Metadata-Version: 2.4
Name: graph_segment
Version: 0.0.1
Summary: Graph-based image segmentation
Keywords: graph,segmentation,tracking
Author-Email: Xiangyang Ju <xju@lbl.gov>
License-Expression: MIT
Classifier: Development Status :: 3 - Alpha
Classifier: Topic :: Scientific/Engineering :: Physics
Classifier: Intended Audience :: Science/Research
Classifier: Programming Language :: Python :: 3
Classifier: Programming Language :: C++
Project-URL: Homepage, https://github.com/xju2/graph_segment_for_gnn_tracking
Description-Content-Type: text/markdown

# Graph Segment Algorithms for Graph Neural Network-based Tracking

### Installation
```bash
pip install .
```

### Test
Download the data `python3 download_data.py`. And then `./build/bin/walk_through data/debug_graph.dot`.


### Developer Guide
The following commands are for Perlmutter. 
For other systems, please adjust the commands accordingly.
```bash
podman-hpc pull docker.io/docexoty/mltools:20250227
```
Or you can build the image from the [Dockerfile](Dockerfile) in this repository.

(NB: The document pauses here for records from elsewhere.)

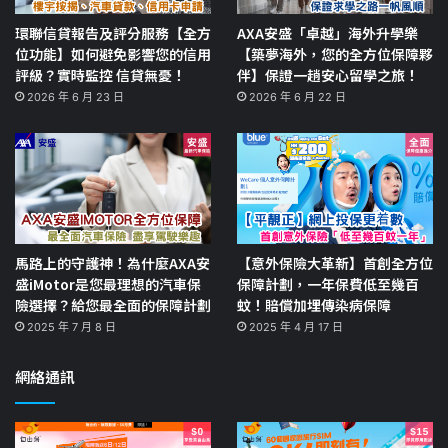
環聯信貸報告及評分服務【全方
AXA安盛「卓越」海外升學樂
位功能】如何避免影響您的信用
【築夢海外，您的全方位保障夥
評級？實時監控 信貸無憂！
伴】保證一趟安心留學之旅！
2026 年 6 月 23 日
2026 年 6 月 22 日
馬路上的守護神！為什麼AXA安
【意外保險大革新】首創全方位
盛iMotor是您最理想的汽車保
保障計劃，一年保費低至幾百
險選擇？給您最全面的保障計劃
蚊！賠償加埋傳染病保障
2025 年 7 月 8 日
2025 年 4 月 17 日
網絡通訊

Then run the following command to start the container,
and build the code:
```bash
podman-hpc run -it --rm --gpu -v $PWD:$PWD -w $PWD docexoty/mltools:20250227 bash
```
```bash
cmake -B build -S . -Dpybind11_DIR=/usr/local/lib/python3.10/dist-packages/pybind11/share/cmake/pybind11 -DCMAKE_BUILD_TYPE=DEBUG
cmake --build build
```

### Packing and Uploading
```bash
python3 -m build --sdist
python3 -m build --wheel
twine upload dist/*
```
#### Note
The code was improved by `OpenAI o1Pro` model. The execution time was reduced from 403 ms to 190 ms.